### [Exercises to complete]
- a) The camel-master library text below gives the steps needed on OpenShift. List every one of them.
- b) Write the next part of the camel-master library text below, picking up after its last sentence.

### [Page extract]
This library implements the master
endpoint so that only one single pod can consume from a given named endpoint at once.
This allows you to run many pods for high availability but only a single pod can consume from the underlying Camel endpoint.
e.g.
from("master:cheese:seda:beer").to("seda:something");
Then the lock called cheese
will be acquired by a single pod in Kubernetes and the pod with the lock will really consume from the endpoint seda:beer
. All other pods will wait for the lock.
You can have many named locks and use them across different pods.
Things should just work OOTB on Kubernetes. However When using OpenShift everything has fine grained access control with access disabled by default.
So you will need to
- create a ServiceAccount to your app that's using camel-master
- associate the ServiceAccount with your Pods
- enable access for your Service Account so that it can read and write ConfigMap resources
For (3) to enable edit role on your ServiceAccount type a command line this:
oc policy add-role-to-user edit system:serviceaccount:cheese:robot
where robot
is the name of your ServiceAccount and cheese
is the project you are using in OpenShift.
When using the fabric8-maven-plugin 3.x or later you can create a Service Account for your app by creating a file called src/main/fabric8/sa.yml
like this:
metadata:
name: robot
where robot
is the name of the ServiceAccount you want to create. This would probably be ${project.artifactId}
by default to reuse the same name as the project artifact.

### [Recorded data]

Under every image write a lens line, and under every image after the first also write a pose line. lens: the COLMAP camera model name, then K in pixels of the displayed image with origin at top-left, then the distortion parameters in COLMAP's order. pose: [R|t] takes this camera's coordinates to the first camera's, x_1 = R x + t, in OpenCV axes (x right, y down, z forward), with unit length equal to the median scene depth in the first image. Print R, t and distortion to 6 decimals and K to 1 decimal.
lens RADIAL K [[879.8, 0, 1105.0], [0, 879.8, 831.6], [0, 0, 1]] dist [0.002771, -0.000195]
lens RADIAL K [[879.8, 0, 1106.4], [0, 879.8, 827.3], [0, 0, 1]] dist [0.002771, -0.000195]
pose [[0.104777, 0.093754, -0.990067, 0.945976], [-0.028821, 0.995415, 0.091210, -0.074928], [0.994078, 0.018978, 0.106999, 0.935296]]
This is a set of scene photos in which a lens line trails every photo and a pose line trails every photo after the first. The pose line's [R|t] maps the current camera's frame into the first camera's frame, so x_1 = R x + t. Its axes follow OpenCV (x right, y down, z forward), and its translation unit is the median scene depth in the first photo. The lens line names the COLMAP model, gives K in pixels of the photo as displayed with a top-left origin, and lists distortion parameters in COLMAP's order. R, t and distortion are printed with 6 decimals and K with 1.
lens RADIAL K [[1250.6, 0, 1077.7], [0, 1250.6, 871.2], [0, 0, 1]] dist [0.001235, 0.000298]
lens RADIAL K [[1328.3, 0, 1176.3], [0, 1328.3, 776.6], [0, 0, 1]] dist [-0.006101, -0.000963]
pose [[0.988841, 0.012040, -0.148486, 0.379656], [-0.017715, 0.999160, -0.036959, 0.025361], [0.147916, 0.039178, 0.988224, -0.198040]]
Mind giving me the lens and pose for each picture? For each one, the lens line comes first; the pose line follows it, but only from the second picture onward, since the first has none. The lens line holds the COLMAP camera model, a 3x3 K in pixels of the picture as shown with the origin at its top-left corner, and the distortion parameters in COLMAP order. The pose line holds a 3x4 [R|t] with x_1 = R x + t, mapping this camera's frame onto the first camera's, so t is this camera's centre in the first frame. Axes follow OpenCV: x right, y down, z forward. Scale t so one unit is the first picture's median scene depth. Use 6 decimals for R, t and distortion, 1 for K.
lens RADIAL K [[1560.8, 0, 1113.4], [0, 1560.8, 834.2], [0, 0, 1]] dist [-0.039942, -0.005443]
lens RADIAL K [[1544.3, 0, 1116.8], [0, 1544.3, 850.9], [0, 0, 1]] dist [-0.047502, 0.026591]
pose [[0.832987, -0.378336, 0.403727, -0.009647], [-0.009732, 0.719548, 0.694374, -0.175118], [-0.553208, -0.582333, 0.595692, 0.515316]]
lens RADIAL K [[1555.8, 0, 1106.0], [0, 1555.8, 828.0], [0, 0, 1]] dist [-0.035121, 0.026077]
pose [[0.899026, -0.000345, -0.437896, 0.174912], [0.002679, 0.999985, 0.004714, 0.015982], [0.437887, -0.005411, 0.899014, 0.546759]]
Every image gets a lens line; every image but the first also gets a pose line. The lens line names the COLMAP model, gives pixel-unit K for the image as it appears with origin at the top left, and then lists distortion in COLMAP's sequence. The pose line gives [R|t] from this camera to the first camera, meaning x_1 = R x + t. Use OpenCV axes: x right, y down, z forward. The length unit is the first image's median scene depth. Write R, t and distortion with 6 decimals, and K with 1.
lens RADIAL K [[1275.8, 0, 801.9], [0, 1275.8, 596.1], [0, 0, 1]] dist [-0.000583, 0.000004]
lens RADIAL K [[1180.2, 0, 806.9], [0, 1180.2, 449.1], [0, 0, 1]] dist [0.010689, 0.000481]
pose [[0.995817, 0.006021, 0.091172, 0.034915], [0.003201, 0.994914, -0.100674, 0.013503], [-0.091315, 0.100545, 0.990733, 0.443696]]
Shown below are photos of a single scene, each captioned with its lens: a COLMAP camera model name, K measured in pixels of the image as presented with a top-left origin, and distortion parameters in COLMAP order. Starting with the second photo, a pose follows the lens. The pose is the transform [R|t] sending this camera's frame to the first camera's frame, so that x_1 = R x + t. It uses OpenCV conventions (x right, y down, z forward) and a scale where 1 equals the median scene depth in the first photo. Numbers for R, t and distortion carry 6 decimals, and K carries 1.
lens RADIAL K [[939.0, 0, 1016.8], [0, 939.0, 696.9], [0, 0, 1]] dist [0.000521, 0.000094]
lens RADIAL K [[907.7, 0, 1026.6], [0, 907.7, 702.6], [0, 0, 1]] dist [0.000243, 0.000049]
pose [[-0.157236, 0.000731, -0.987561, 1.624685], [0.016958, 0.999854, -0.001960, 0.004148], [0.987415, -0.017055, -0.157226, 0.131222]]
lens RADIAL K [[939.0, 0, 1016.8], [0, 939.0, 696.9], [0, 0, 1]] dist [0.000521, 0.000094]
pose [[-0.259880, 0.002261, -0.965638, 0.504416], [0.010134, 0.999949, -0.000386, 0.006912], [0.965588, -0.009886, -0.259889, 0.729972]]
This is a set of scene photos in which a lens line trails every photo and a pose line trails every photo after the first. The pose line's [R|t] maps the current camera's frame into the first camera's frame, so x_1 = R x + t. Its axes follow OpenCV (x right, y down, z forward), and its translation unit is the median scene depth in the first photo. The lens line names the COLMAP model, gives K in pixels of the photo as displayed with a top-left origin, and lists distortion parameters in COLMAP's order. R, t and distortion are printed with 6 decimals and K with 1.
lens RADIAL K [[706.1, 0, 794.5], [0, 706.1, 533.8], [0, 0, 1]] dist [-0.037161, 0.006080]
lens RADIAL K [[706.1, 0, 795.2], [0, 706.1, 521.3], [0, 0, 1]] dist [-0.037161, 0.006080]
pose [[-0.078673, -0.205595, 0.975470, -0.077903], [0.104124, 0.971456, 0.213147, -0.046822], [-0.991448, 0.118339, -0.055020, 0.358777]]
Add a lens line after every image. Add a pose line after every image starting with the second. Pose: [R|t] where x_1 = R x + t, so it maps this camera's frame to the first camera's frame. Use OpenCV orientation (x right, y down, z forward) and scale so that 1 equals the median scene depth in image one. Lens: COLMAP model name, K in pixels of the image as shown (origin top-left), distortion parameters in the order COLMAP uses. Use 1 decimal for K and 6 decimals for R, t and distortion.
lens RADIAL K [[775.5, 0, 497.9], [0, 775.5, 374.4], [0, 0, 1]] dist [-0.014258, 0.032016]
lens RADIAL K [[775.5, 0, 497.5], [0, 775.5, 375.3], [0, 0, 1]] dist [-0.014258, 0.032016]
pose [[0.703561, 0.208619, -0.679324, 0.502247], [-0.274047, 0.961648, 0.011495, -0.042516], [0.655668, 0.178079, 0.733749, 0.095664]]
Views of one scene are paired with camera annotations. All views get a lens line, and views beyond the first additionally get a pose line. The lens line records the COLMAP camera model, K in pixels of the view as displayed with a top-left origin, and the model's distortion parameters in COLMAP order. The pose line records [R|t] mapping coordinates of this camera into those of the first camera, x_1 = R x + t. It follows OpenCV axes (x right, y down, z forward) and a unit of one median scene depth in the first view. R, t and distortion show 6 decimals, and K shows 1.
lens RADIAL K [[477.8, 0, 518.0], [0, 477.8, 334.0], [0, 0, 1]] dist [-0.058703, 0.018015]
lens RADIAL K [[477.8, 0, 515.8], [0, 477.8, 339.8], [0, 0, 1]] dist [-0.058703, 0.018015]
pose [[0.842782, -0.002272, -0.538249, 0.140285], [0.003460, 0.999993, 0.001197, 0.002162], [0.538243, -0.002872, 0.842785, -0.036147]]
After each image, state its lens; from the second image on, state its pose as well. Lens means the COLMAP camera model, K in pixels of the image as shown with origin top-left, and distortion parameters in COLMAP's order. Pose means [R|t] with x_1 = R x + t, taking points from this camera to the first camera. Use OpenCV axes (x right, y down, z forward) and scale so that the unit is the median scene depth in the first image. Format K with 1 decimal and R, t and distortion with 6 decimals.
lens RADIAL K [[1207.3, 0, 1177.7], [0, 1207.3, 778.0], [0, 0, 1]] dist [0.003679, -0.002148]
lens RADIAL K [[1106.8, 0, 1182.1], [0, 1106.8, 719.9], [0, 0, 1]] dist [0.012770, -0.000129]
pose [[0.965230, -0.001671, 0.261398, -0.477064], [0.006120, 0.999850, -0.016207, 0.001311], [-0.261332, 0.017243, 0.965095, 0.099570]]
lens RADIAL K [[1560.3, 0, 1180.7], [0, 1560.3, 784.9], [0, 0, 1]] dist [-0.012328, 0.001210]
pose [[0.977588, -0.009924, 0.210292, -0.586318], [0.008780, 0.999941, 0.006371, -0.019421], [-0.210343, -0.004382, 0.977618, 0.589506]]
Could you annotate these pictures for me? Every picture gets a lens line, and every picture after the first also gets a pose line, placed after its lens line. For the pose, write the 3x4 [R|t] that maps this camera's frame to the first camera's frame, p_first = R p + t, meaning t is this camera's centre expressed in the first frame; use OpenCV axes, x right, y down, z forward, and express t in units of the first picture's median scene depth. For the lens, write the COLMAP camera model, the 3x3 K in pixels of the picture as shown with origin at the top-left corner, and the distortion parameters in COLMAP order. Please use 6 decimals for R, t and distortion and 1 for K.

### [Expected results]
- a)
- Create a ServiceAccount for the app that uses camel-master.
- Associate the ServiceAccount with your Pods.
- Enable access for the Service Account so that it can read and write ConfigMap resources.

- b)
Then to associate the pods with this ServiceAccount add a file called src/main/fabric8/deployment.yml
that looks like this:
spec:
template:
spec:
serviceAccount: robot
If you are using the older 2.x version of fabric8-maven-plugin then you can add these maven properties to your pom.xml:
<fabric8.serviceAccount>robot</fabric8.serviceAccount>
<fabric8.serviceAccountCreate>true</fabric8.serviceAccountCreate>
Once your app is deployed in OpenShift you should be able to view your rc and see the serviceAccount
$ oc export rc myapp | grep serviceAccount
serviceAccount: robot
serviceAccountName: robot
which should show that myapp
has the associated ServiceAccount of robot
. If not its likely the generated YAML/JSON doesn't have the serviceAccount
configuration.
Under the covers the component uses a Kubernetes ConfigMap called camel-master-config
by default which is used to store which pods own which locks. (You can configure the ConfigMap name on the MasterComponent if you wish to use another name).
Each master endpoint instance will try grab the lock for the named endpoint in the ConfigMap on startup. If the look cannot be grabbed then the ConfigMap and the owner pod are watched. If either changed then each pod will try to reacquire the lock again.
You can see a summary of which pods own which locks via the command line:
kubectl get configmap camel-master-config -oyaml
The data
section should show the endpoint names -> pod names for the owners.
e.g.
james$ kubectl get configmap camel-master-config -oyaml
apiVersion: v1
data:
foo: somepod-1234
bar: cheese-5678
kind: ConfigMap
metadata:
...
In the above output we can see that the lock (endpoint name) foo
is owned by pod name somepod-1234
.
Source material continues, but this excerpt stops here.